BTW, I have another massive test series going to compare nitrate on other CV not previously tested. And to compare it to karrikins, which stimulate germination of plants in places dominated by fire. So far that’s pretty disappointing, but I will have a ton of data. Roughly 300 packets of seed, 2/3 in these tests, monthly counts. No plans for next year at all except my own crosses. so a few for comparison to sulfuric would be fine.
Larry have you compared nitrate to enzymes?
No, I have assorted enzymes, but they’re not readily available to most folks so I decided to stick with simpler things. I know that Garotta ( bacterial mix for composting) really worked well. And I know that you have tried a few things. I figure that the seed probably has what it needs, just perhaps not enough. The idea with nitrate is that it is a specific inducer of what the seed needs to release to open the achene. Generally they just fall open at the suture. Sort of like how GA will induce malting effects in barley I think that the NO produced from NO3 is a signal. What is next in the pathway I have no idea.

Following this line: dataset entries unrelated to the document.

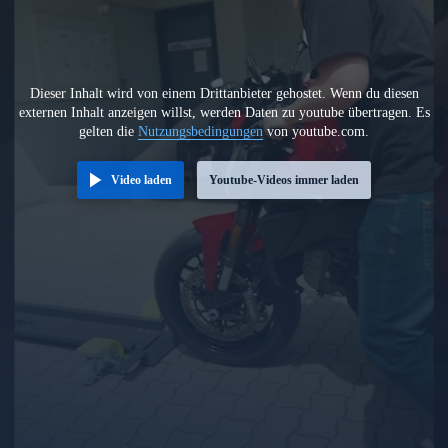
Dieser Inhalt wird von einem Drittanbieter gehostet. Wenn du diesen
externen Inhalt anzeigen willst, werden Daten zu youtube übertragen. Es
gelten die
Nutzungsbedingungen
von youtube.com.
Video laden
Youtube-Videos immer laden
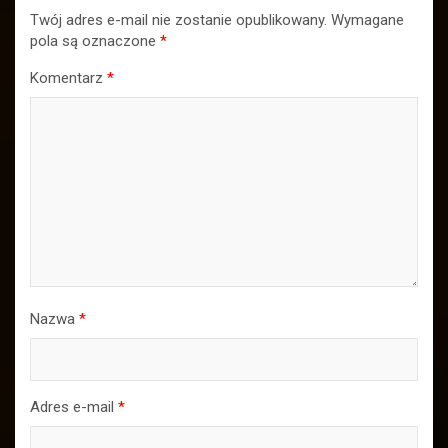
Twój adres e-mail nie zostanie opublikowany.
Wymagane
pola są oznaczone
*
Komentarz
*
Nazwa
*
Adres e-mail
*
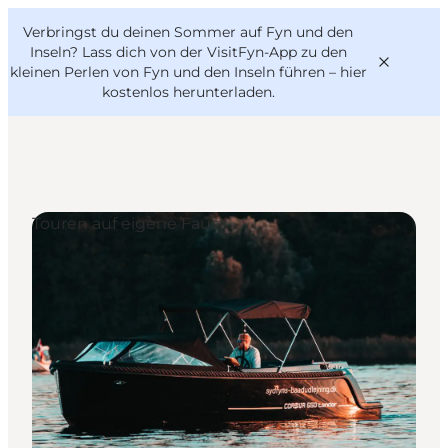
English
Danish
VisitFyn
Verbringst du deinen Sommer auf Fyn und den
VisitFyn
Deutsch
Inseln? Lass dich von der VisitFyn-App zu den
kleinen Perlen von Fyn und den Inseln führen –
hier
kostenlos herunterladen
.
Reise Ideen
Touren auf eigene Faust
Outdoor & bike
Essen & trinken
Übernachtung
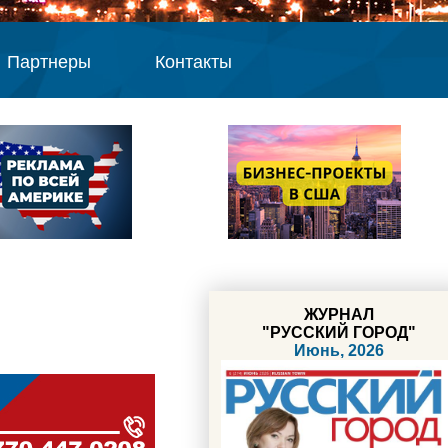
Партнеры
Контакты
ЖУРНАЛ
"РУССКИЙ ГОРОД"
Июнь, 2026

I tried to pick readily available enzymes. Enzymes are involved in nature - seed germination when birds and small animals eat the hips.
Henry and Larry, would it be possible to collect chicken poo and soak the seeds in it at some dilution rate. The other idea was to get a chook to eat some seeds in a controlled environment and then harvest the seeds from the poo. Only ideas at present.
I would wonder if the digestive acids\enzymes would have more of an effect that the actual poo.
See this thread. One of our members (Enrique) used his pet dove to process his seeds a few years ago.
Thanks for that Mark, good reading material. On reading the part about pineapple, it reminded me that a lot of chefs are using ‘kiwi fruit’ to tenderize squid/octopus and other things, might have a go at it plus some of the others that have been mentioned.
Those same enzymes in kiwi and pineapple are what cause them to dissolve gelatin. Decades ago, my best friend’s mother made her “signature” fruit gelatin for a church function, though she mistakenly included kiwi. By the time she arrived at the event with her dish, it had completely dissolved into goup from the kiwi. Pineapple has to be cooked prior to including in gelatin for the same reason.
In addition to a comparison of a drain cleaner enzyme product versus a nitrate, a drain cleaner first, then a nitrate second procedure may be interesting.